**EXCERPTED TEXT:**
· · · · · · ·
Re: corruption diag/recovery, pg_dump crash

From: "Ed L(dot)" <pgsql(at)bluepolka(dot)net>
To: pgsql-general(at)postgresql(dot)org
Subject: Re: corruption diag/recovery, pg_dump crash
Date: 2003-12-06 21:45:40
Message-ID: 200312061445.40643.pgsql@bluepolka.net
Views: Raw Message | Whole Thread | Download mbox | Resend email
Thread:
Lists: pgsql-general

Maybe worth mentioning the system has one 7.2.3 cluster, five 7.3.2
clusters, twelve 7.3.4 clusters, all with data on same partition/device,
and all corruption has occurred on only five of the twelve 7.3.4 clusters.

TIA.
· · · · · · ·
**DATA PROVIDED:**

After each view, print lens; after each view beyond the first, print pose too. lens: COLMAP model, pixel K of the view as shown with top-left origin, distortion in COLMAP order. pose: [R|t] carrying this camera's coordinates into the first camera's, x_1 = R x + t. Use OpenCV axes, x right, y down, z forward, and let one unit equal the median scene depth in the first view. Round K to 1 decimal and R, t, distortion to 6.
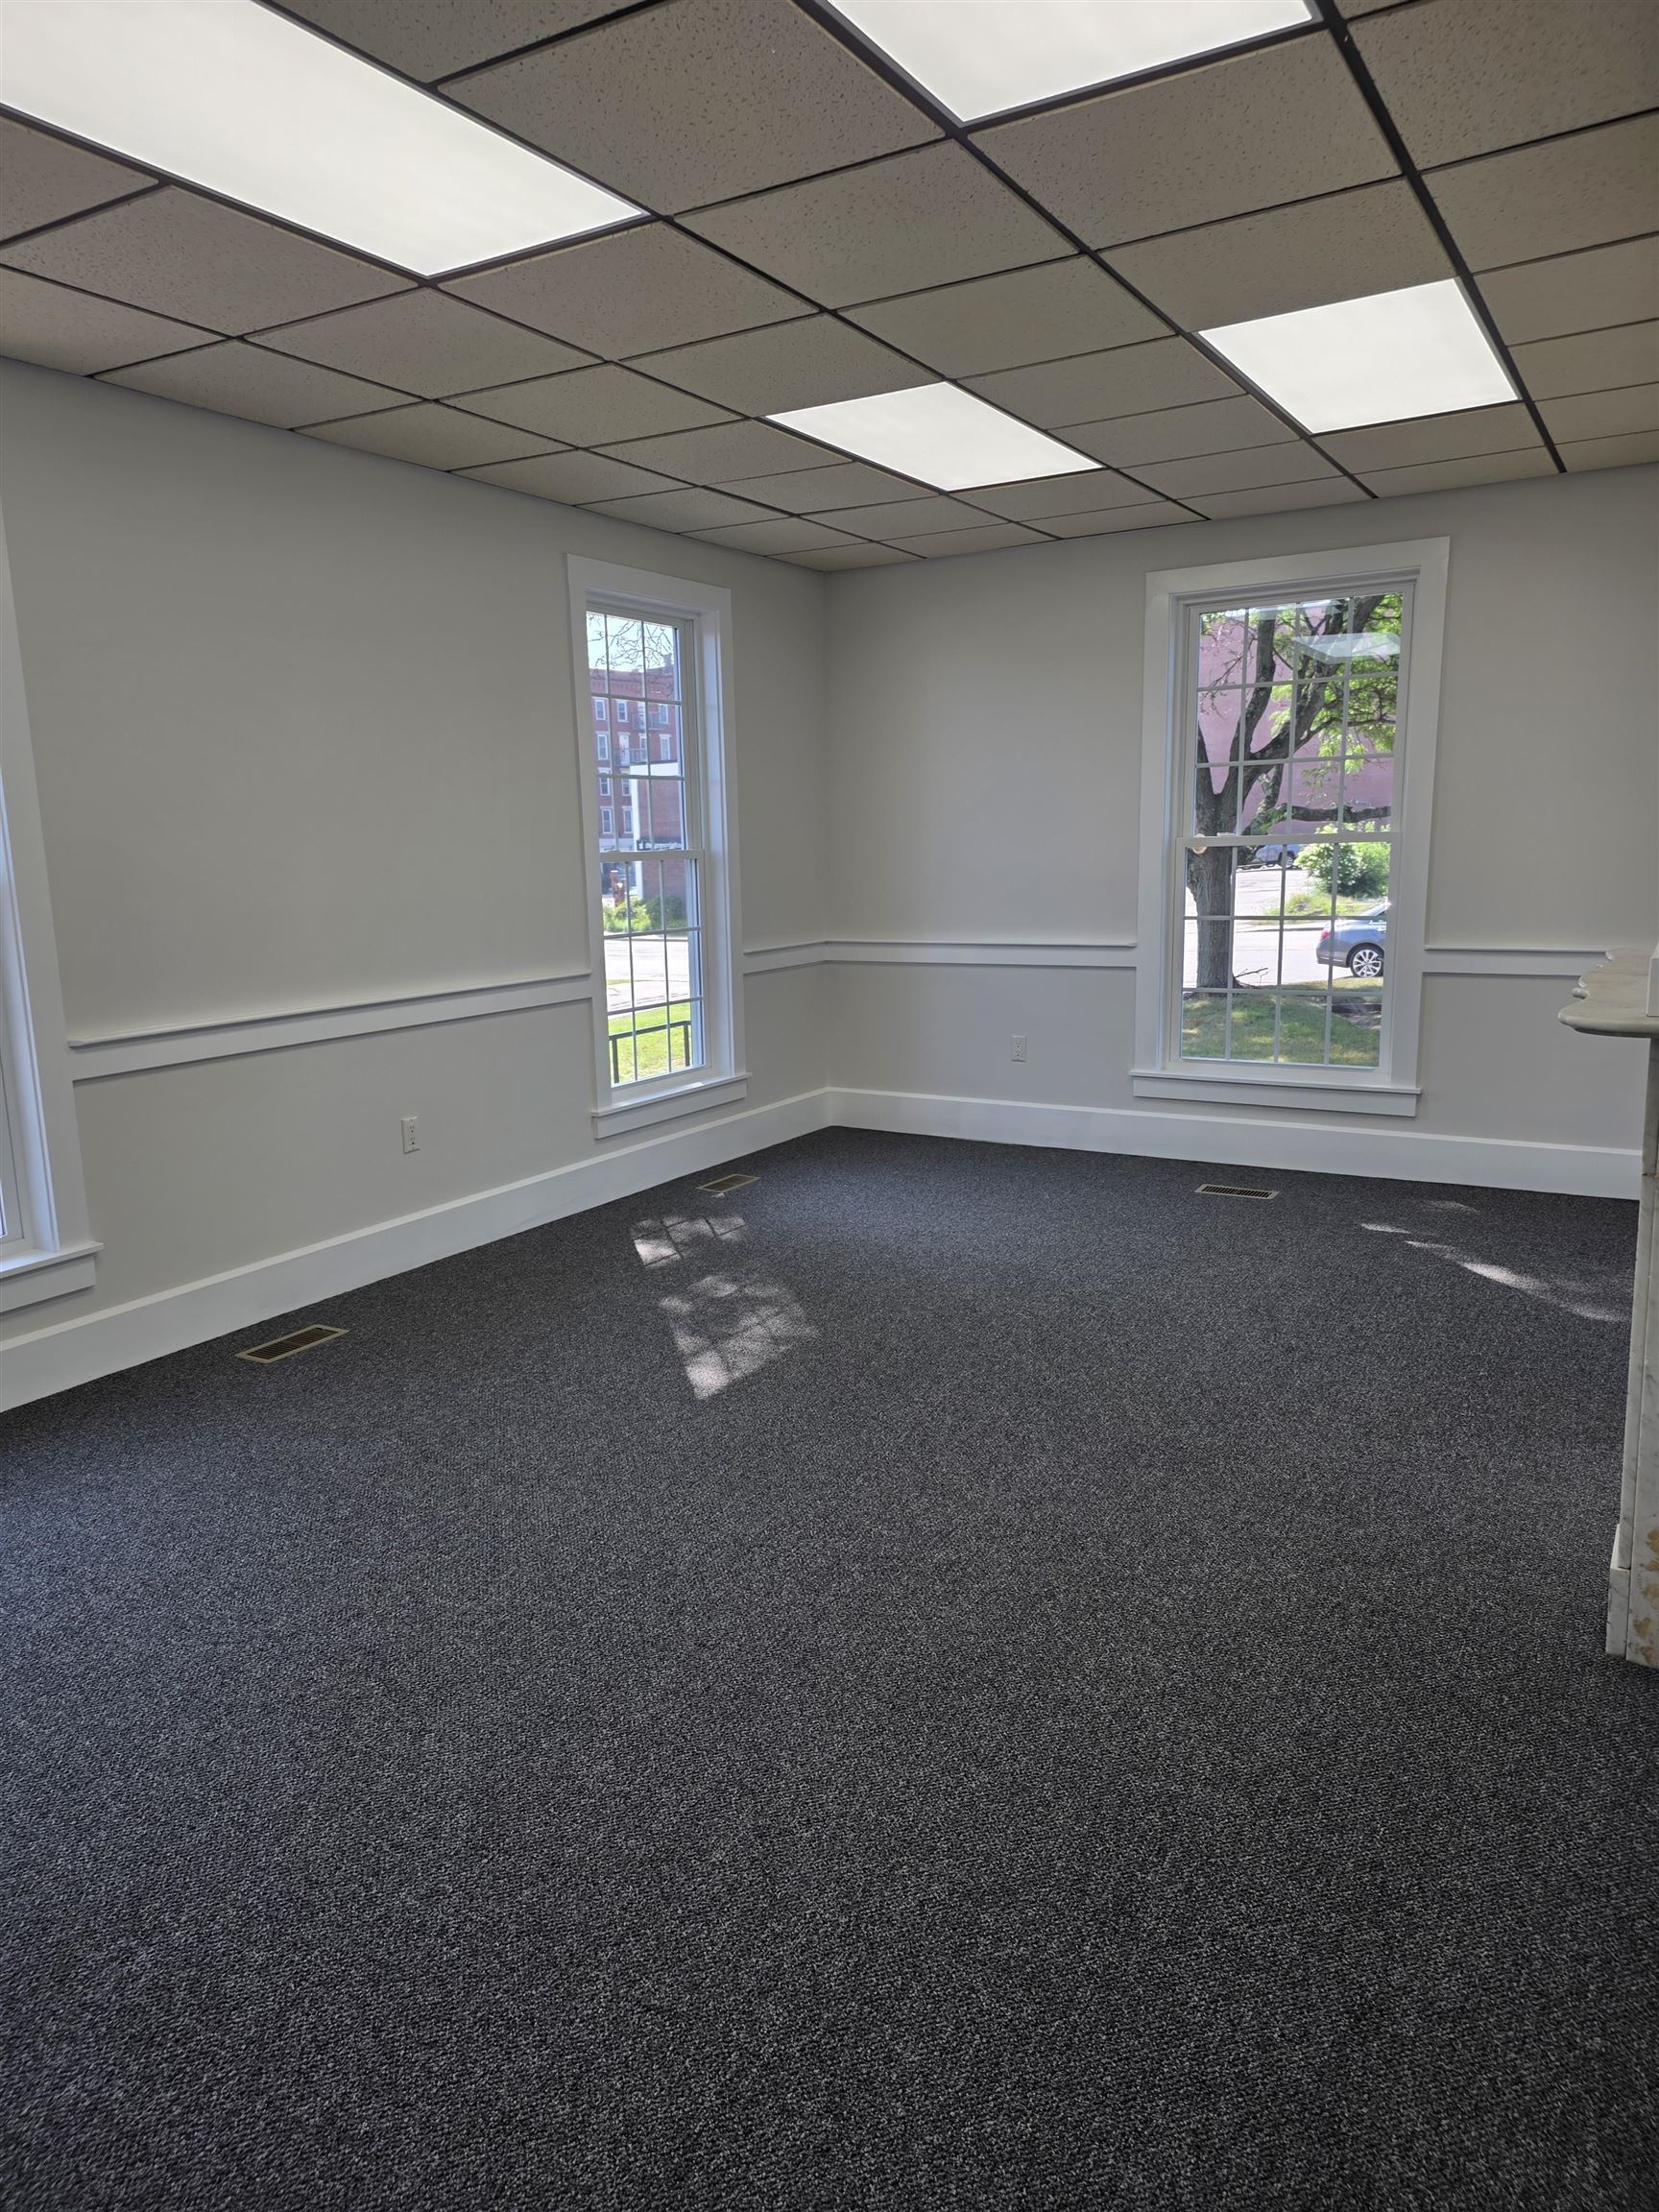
lens RADIAL K [[1540.8, 0, 783.5], [0, 1540.8, 1158.7], [0, 0, 1]] dist [0.056886, -0.056259]
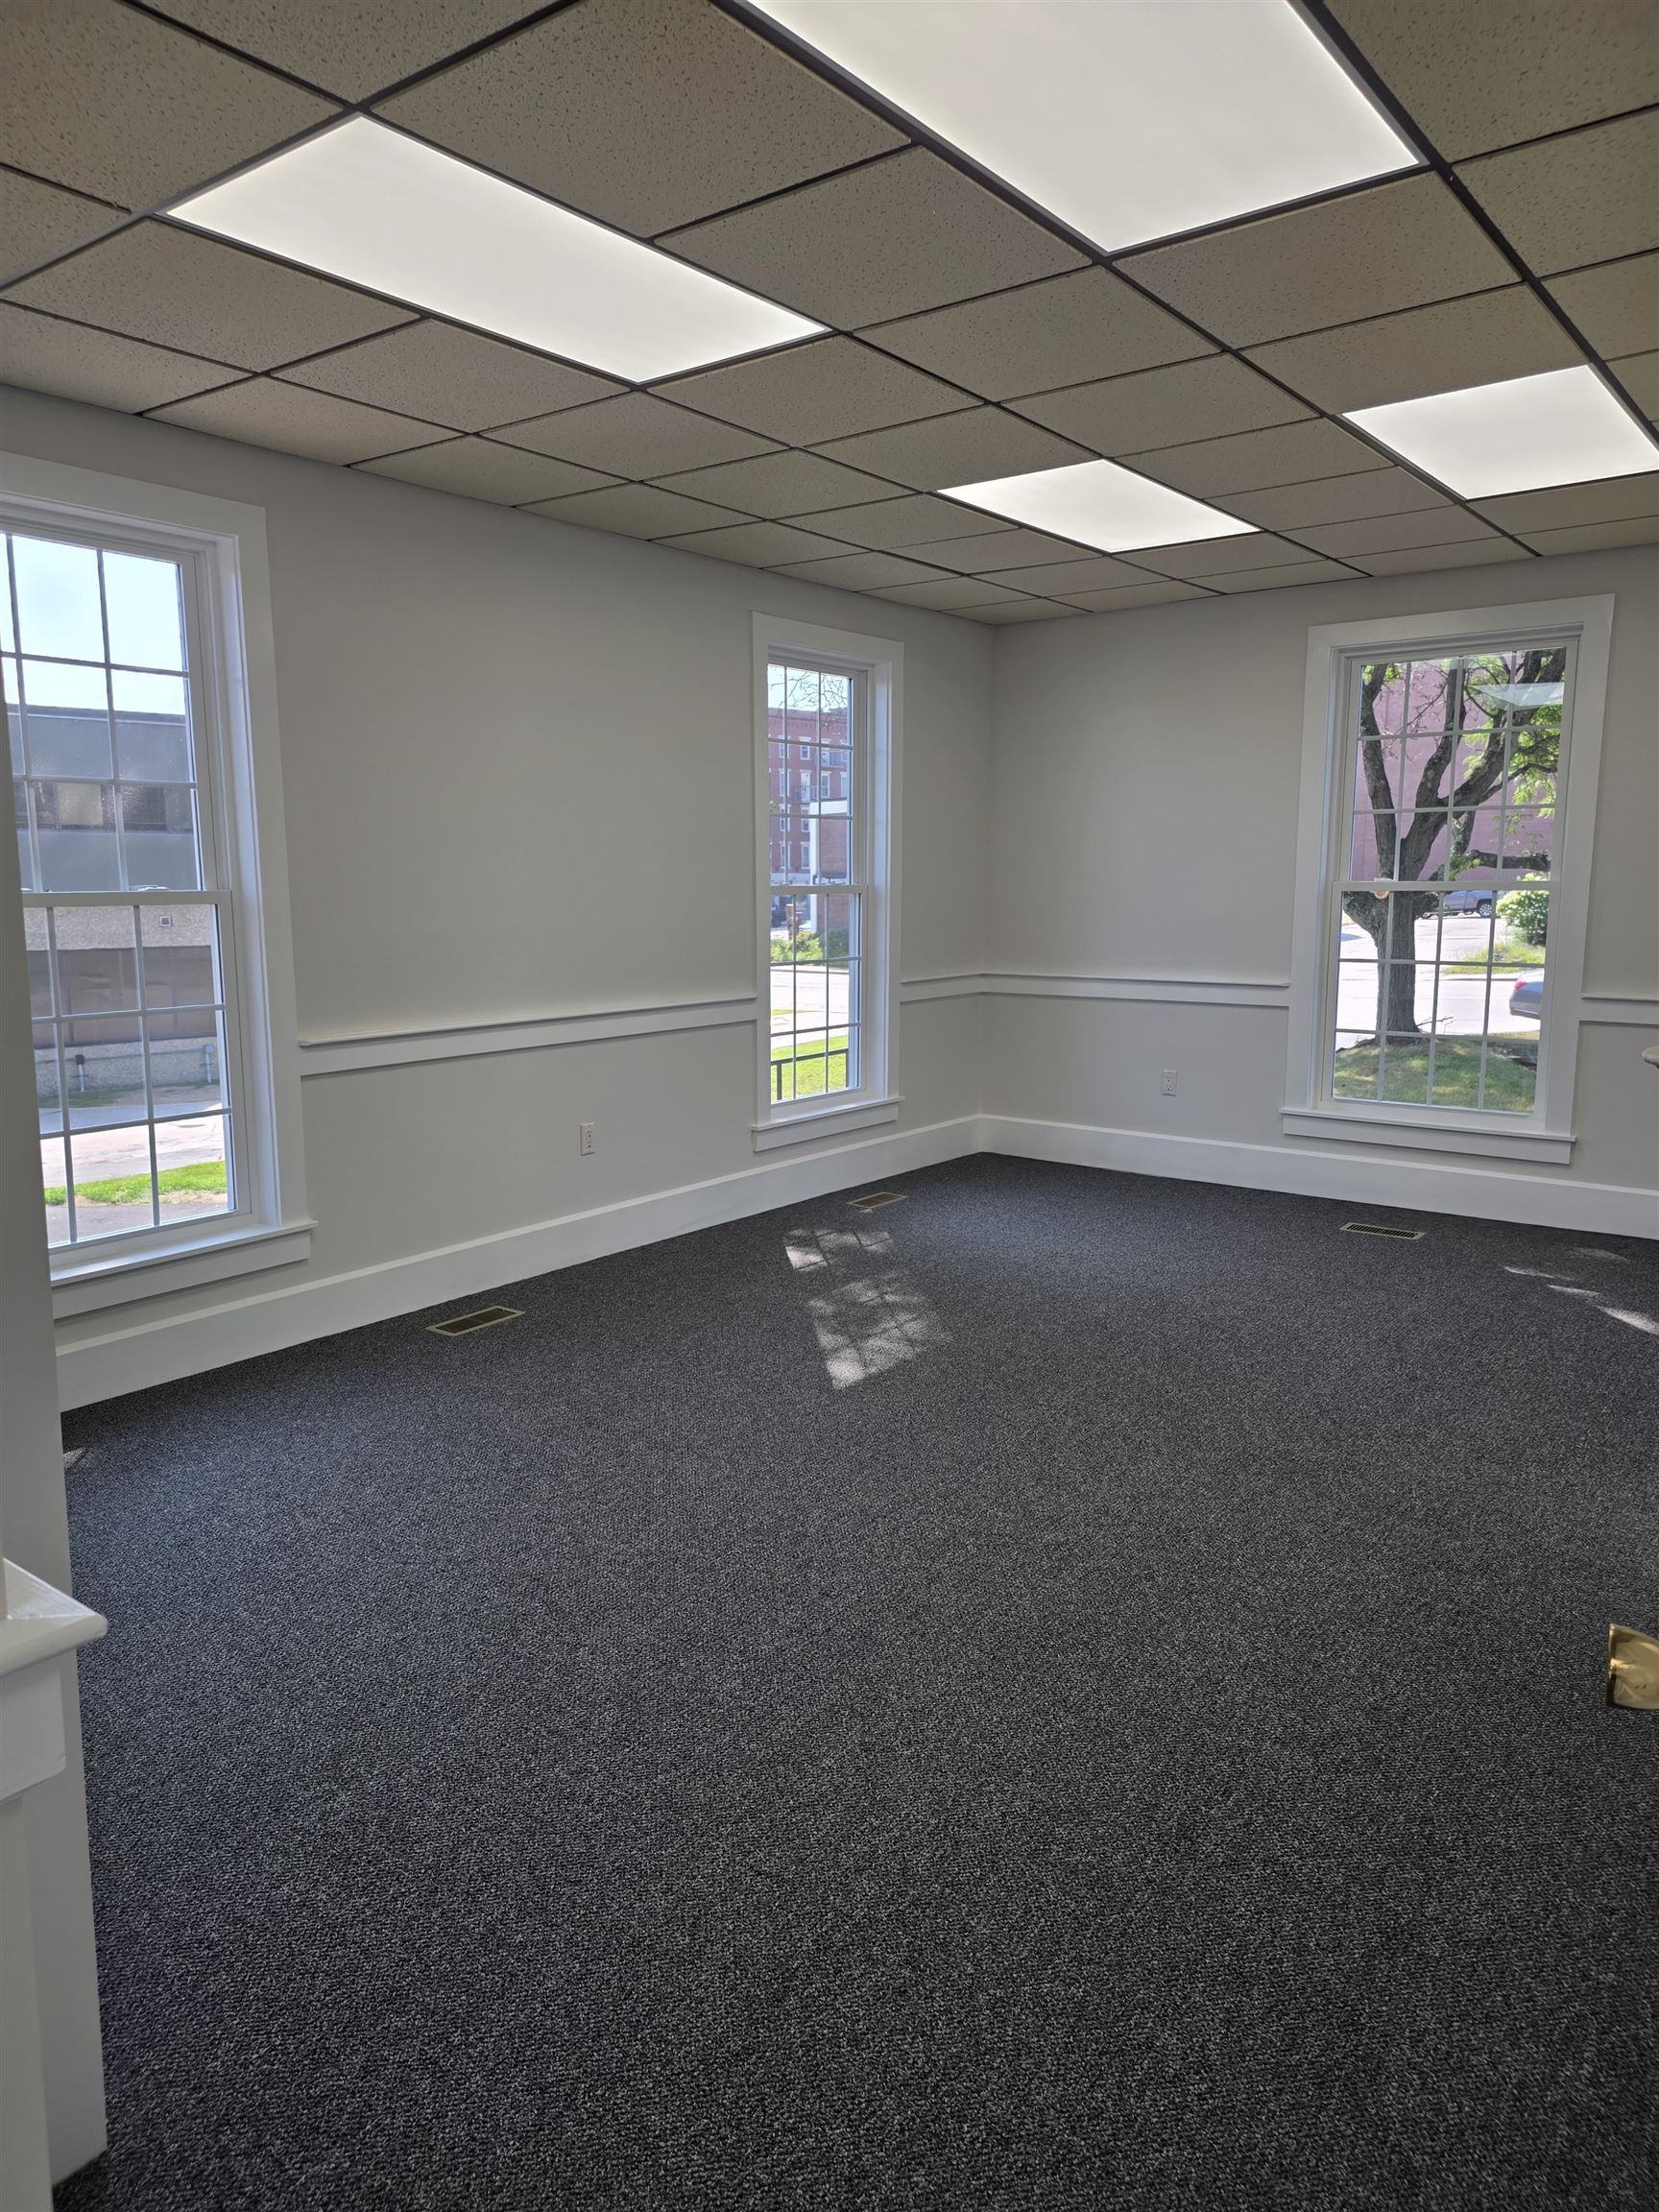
· · · · · · ·
Write the next part of the mailing-list post about PostgreSQL cluster corruption, picking up after its final line. The material is drawn from a separate source.

On Saturday December 6 2003 2:30, Ed L. wrote:
> We are seeing what looks like pgsql data file corruption across multiple
> clusters on a RAID5 partition on a single redhat linux 2.4 server running
> 7.3.4. System has ~20 clusters installed with a mix of 7.2.3, 7.3.2, and
> 7.3.4 (mostly 7.3.4), 10gb ram, 76gb on a RAID5, dual cpus, and very busy
> with hundreds and sometimes > 1000 simultaneous connections. After ~250
> days of continuous, flawless uptime operations, we recently began seeing
> major performance degradation accompanied by messages like the following:
>
> ERROR: Invalid page header in block NN of some_relation (10-15
> instances)
>
> ERROR: XLogFlush: request 38/5E659BA0 is not satisfied ... (1 instance
> repeated many times)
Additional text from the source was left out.